When your body is thirsty, it’s already low on fluids. Grab your water bottle and fill it up, the keep filling it up as needed so your body is ready to respond. The American Academy of Pediatrics recommends:

  • 5 ounces of water for an 88-pound child every 20 minutes
  • 9 ounces of water for a 132-pound teen every 20 minutes

Signs of Dehydration

Dehydration can start out mild in the form of heat cramps in the muscles. As dehydration progresses, the symptoms can become worse and life-threatening. Signs of dehydration:

  • If the athlete is thirsty for a drink, dehydration may have already started.
  • Muscle cramping in the calves, back, arms or abdomen can be a sign of heat cramps.
  • Faintness or dizziness, nausea and rapid heartbeat can be a sign of heat exhaustion.
  • Collapse, emotional instability and very high body temperature is a sign of heatstroke.

Signs of Heatstroke

Heatstroke happens when the body overheats, usually as a result of playing sports or exerting the body in high outdoor temperatures, such as during the summer months. The most severe form of heatstroke occurs when body temperature rises to 104 degrees Fahrenheit or higher. Signs of heatstroke may include:

  • High body temperature
  • Headache
  • Confusion, slurred speech, agitation, seizures or even coma
  • Hot, dry or slightly moist skin
  • Nausea or vomiting
  • Increased breathing and heart rates
  • Redness in skin color

What to Do if You See a Child Athlete in Distress

  • Move the athlete to shaded area and remove any equipment and excess clothing.
  • Have the athlete drink cool water and lie down, raising the legs about 8 to 12 inches. Place cold towels or water on the child.
  • Call 911 if they do not respond to efforts to cool down or if their condition worsens.

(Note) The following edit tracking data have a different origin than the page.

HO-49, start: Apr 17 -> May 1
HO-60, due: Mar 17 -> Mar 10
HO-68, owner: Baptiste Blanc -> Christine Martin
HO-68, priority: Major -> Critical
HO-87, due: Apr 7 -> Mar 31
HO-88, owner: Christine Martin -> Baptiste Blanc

Call 911 immediately if you think the athlete is having a heatstroke, and make every effort to cool the athlete right away:

  • If possible, immerse them in cold water before the ambulance arrives.
  • If immersion is not an option, soak the child with cold water from a shower, hose or wet towel.

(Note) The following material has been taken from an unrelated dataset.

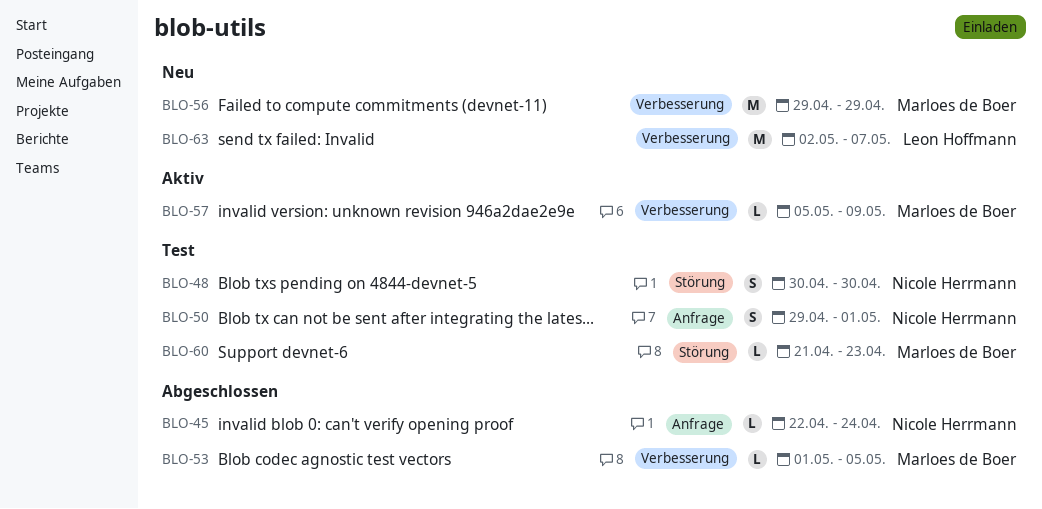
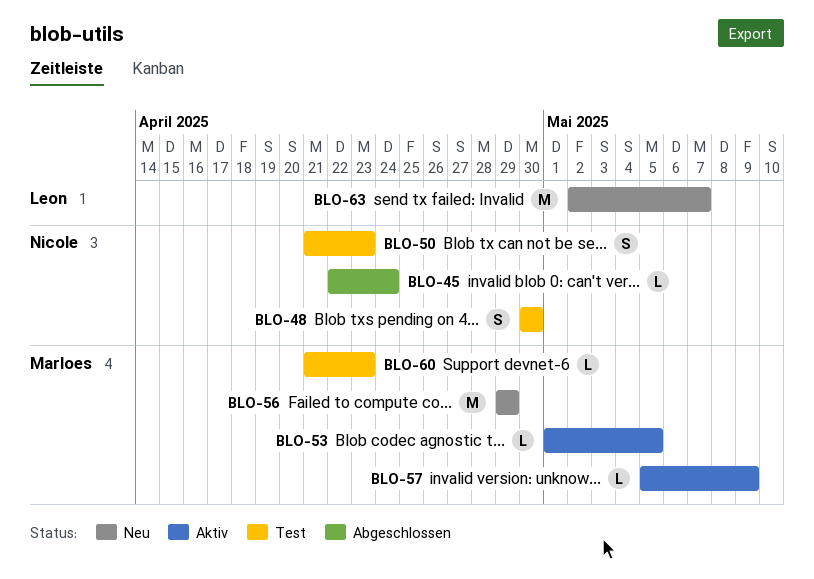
BLO-50, start: Apr 29 -> Apr 21
BLO-50, due: May 1 -> Apr 23
BLO-53, status: Abgeschlossen -> Aktiv

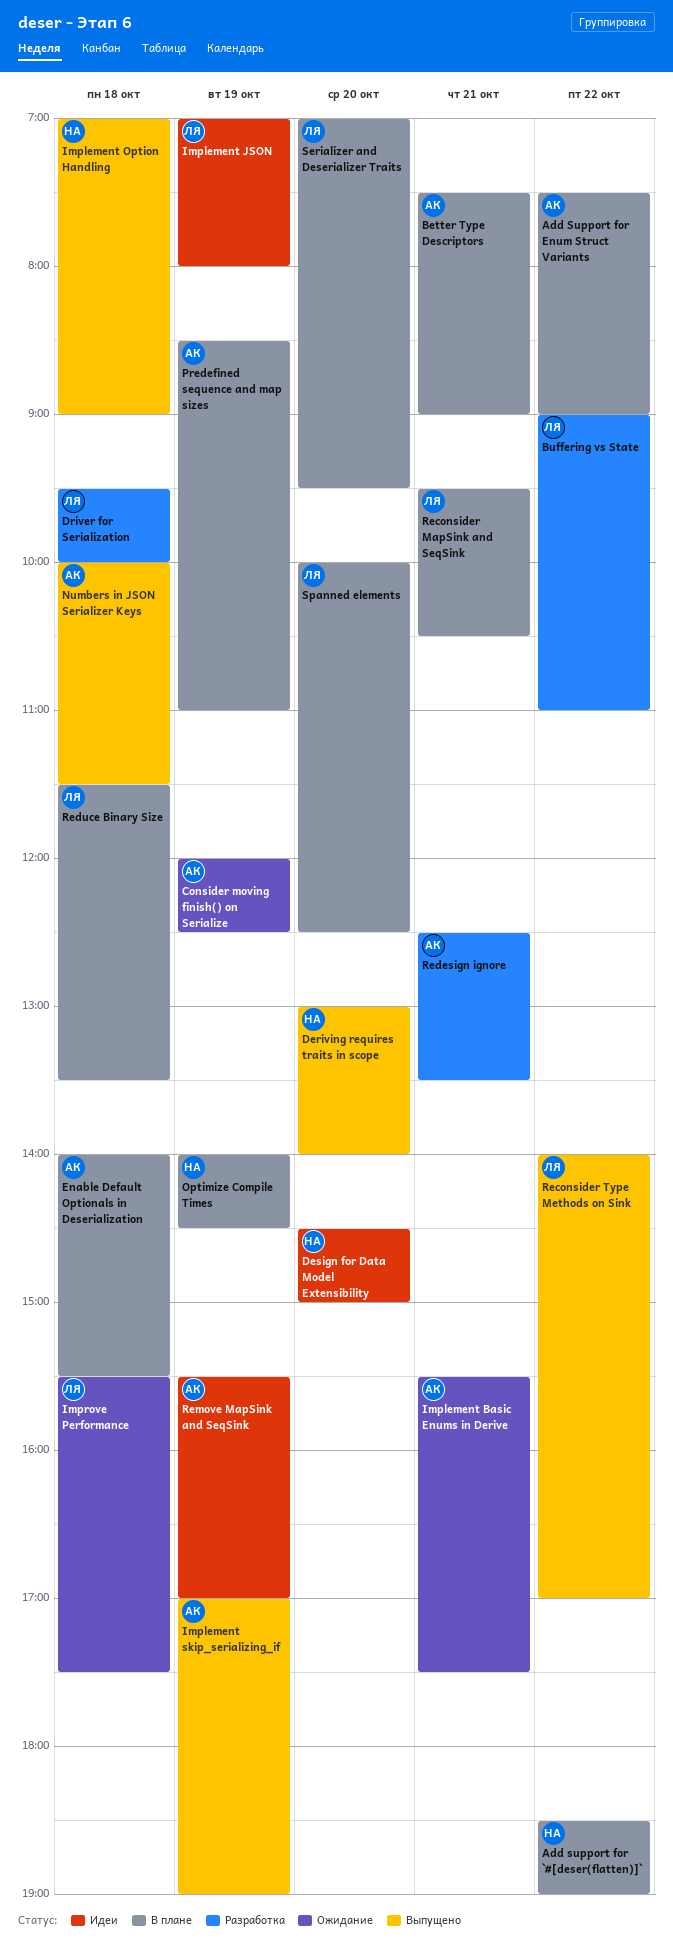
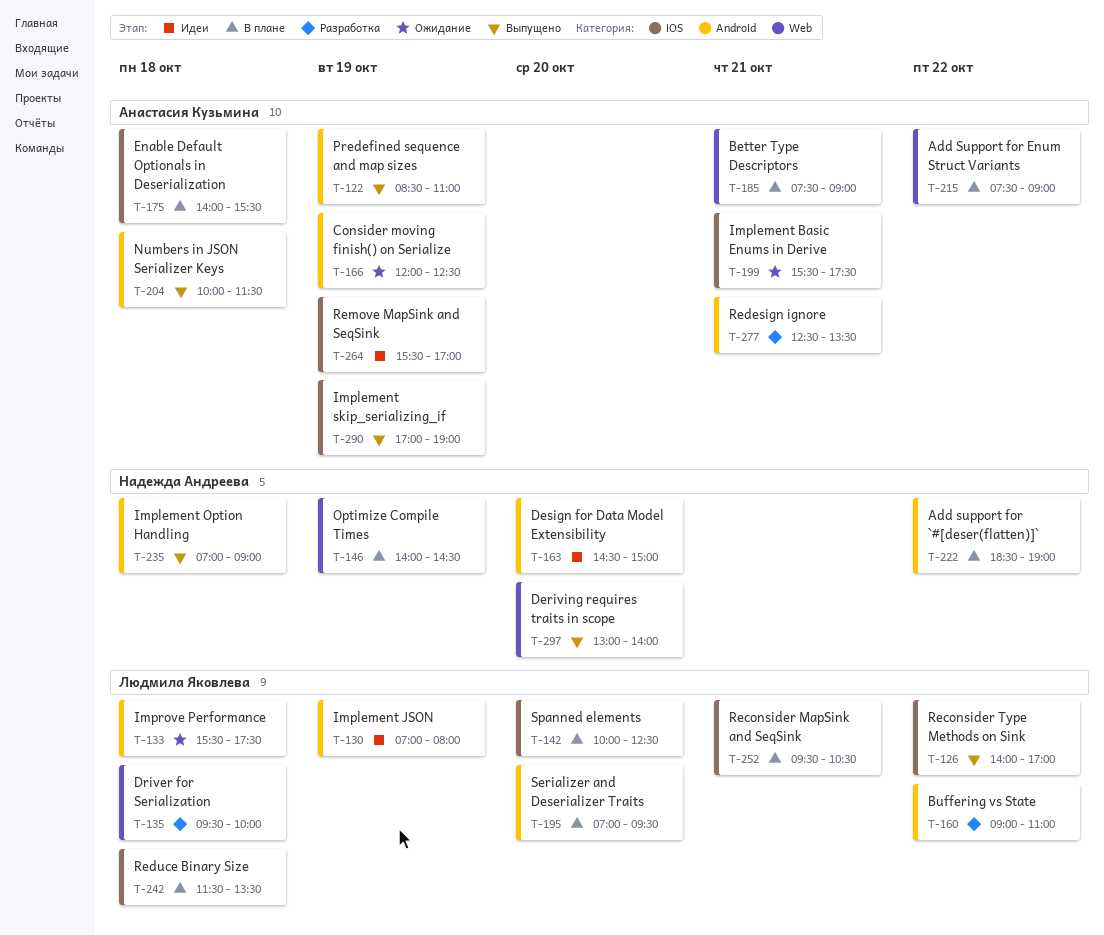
Predefined sequence and map sizes, status: В плане -> Выпущено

How to Prevent Sports Concussion

You can’t see a concussion, and sometimes the blow to the head doesn’t appear to be a significant one. Signs and symptoms of concussion can show up right after the impact or it may be days or weeks after the impact occurred. It is important to know steps a child can take to prevent a concussion from occurring and how to spot concussion in kids.

Concussion prevention:

  • Because each sport is different, it’s important that your child understands their coach’s rules for safety and the appropriate way to play the sport.
  • Make sure they wear the appropriate protective equipment and it’s properly fitted and used according to the sport. If there is any question about how to wear protective equipment correctly, ask the coach right away.
  • Practice good sportsmanship. Teach your child to be a good teammate and to know when they may need a moment to calm down.

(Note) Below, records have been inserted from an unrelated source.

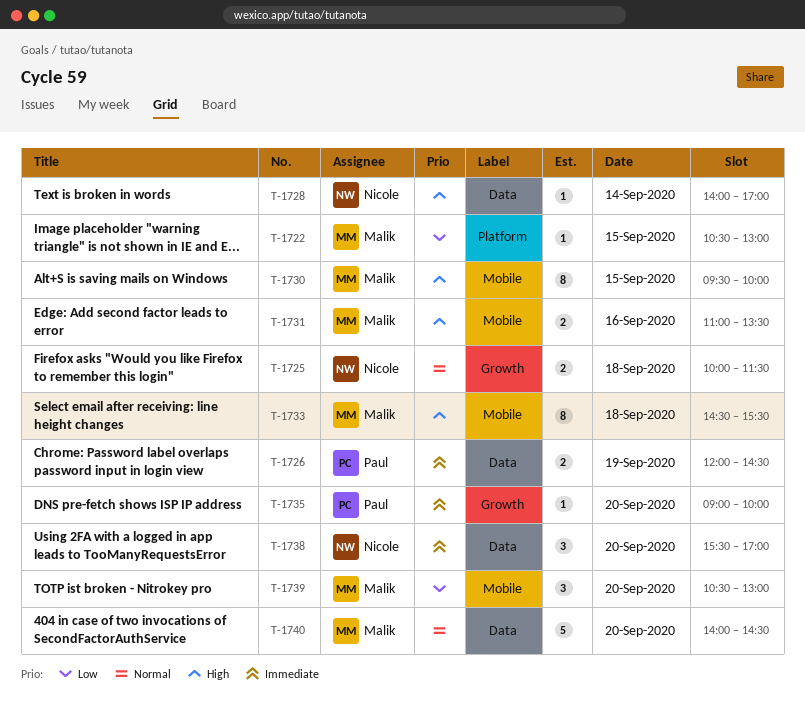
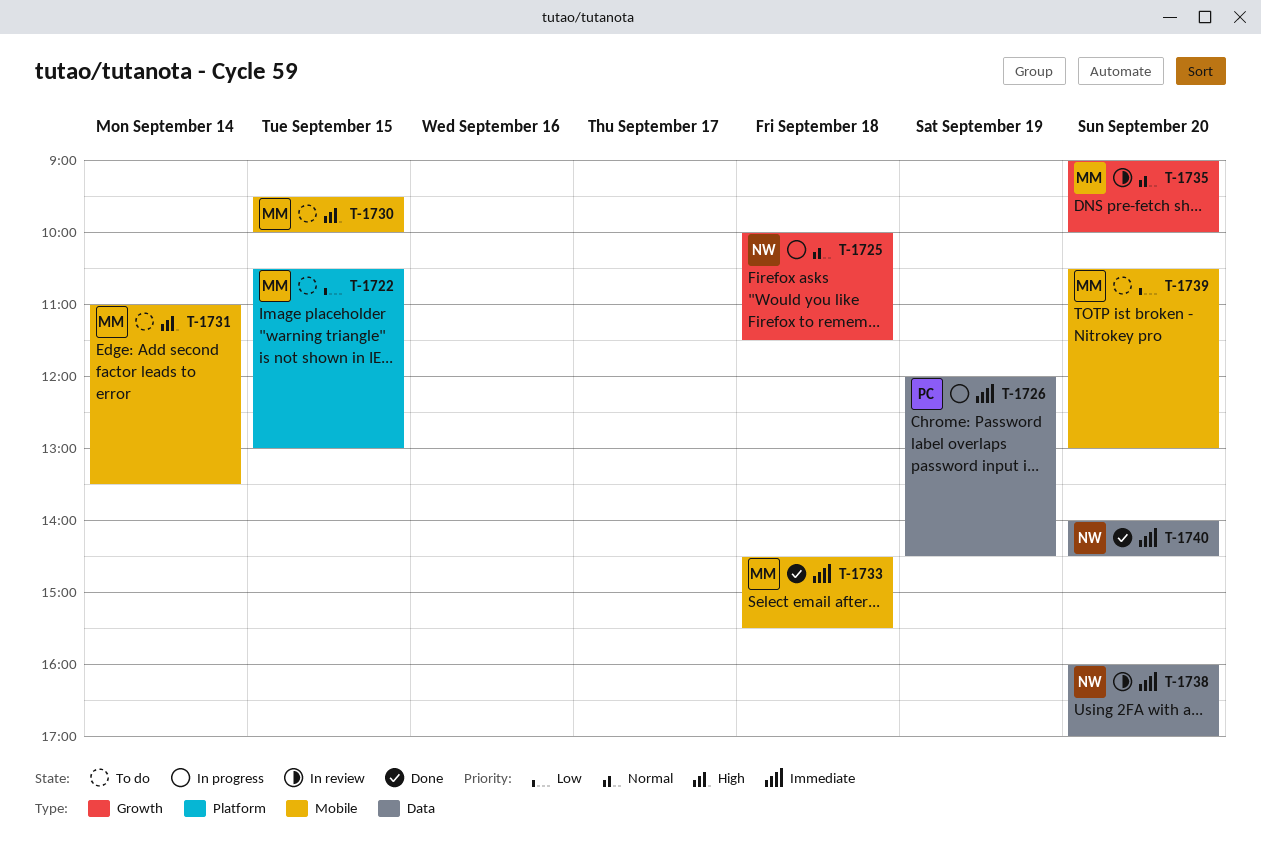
T-1728: present -> none
T-1731, day: Sep 16 -> Sep 14
T-1733, priority: High -> Immediate
T-1735, owner: Paul -> Malik
T-1735, priority: Immediate -> Normal
T-1738, begins: 15:30 -> 16:00
T-1740, owner: Malik -> Nicole
T-1740, priority: Normal -> Immediate

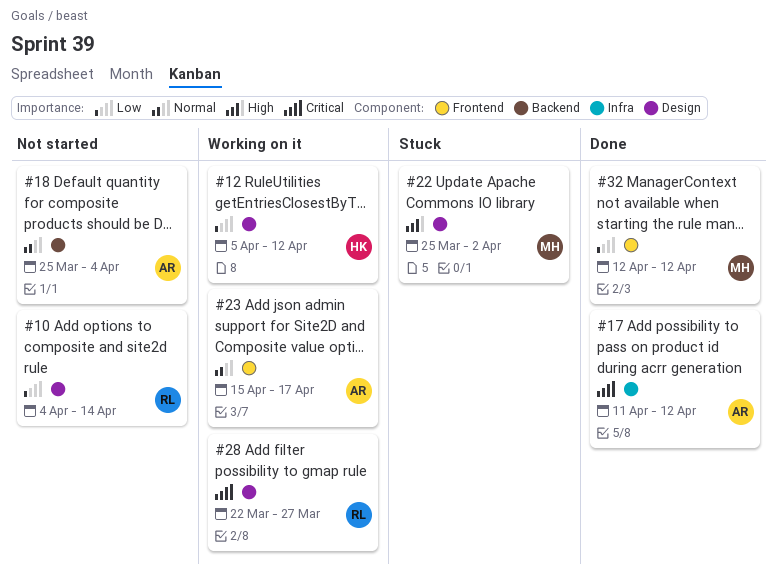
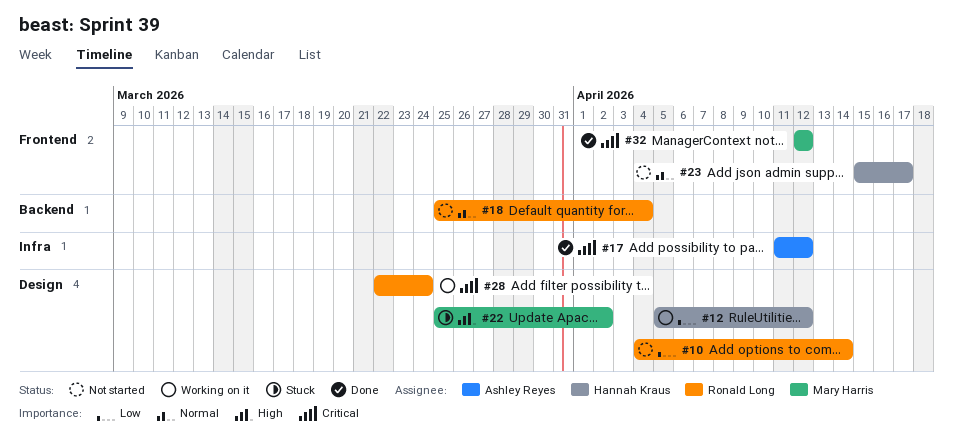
#18, owner: Ashley Reyes -> Ronald Long
#23, status: Working on it -> Not started
#23, owner: Ashley Reyes -> Hannah Kraus
#28, due: Mar 27 -> Mar 24
#32, priority: Low -> Critical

Concussion signs in athletes:

  • Does the athlete appear dazed or stunned, confused about their role or position, or unsure of the current state of the game?
  • Is the athlete moving clumsily or answering questions slowly?
  • Was there a loss of consciousness, either brief or for an extended period of time?
  • Has the athlete had a change in behavior or their normal personality?
  • Does the athlete have trouble recalling events prior to the blow? Are they having trouble recalling events after the hit happened?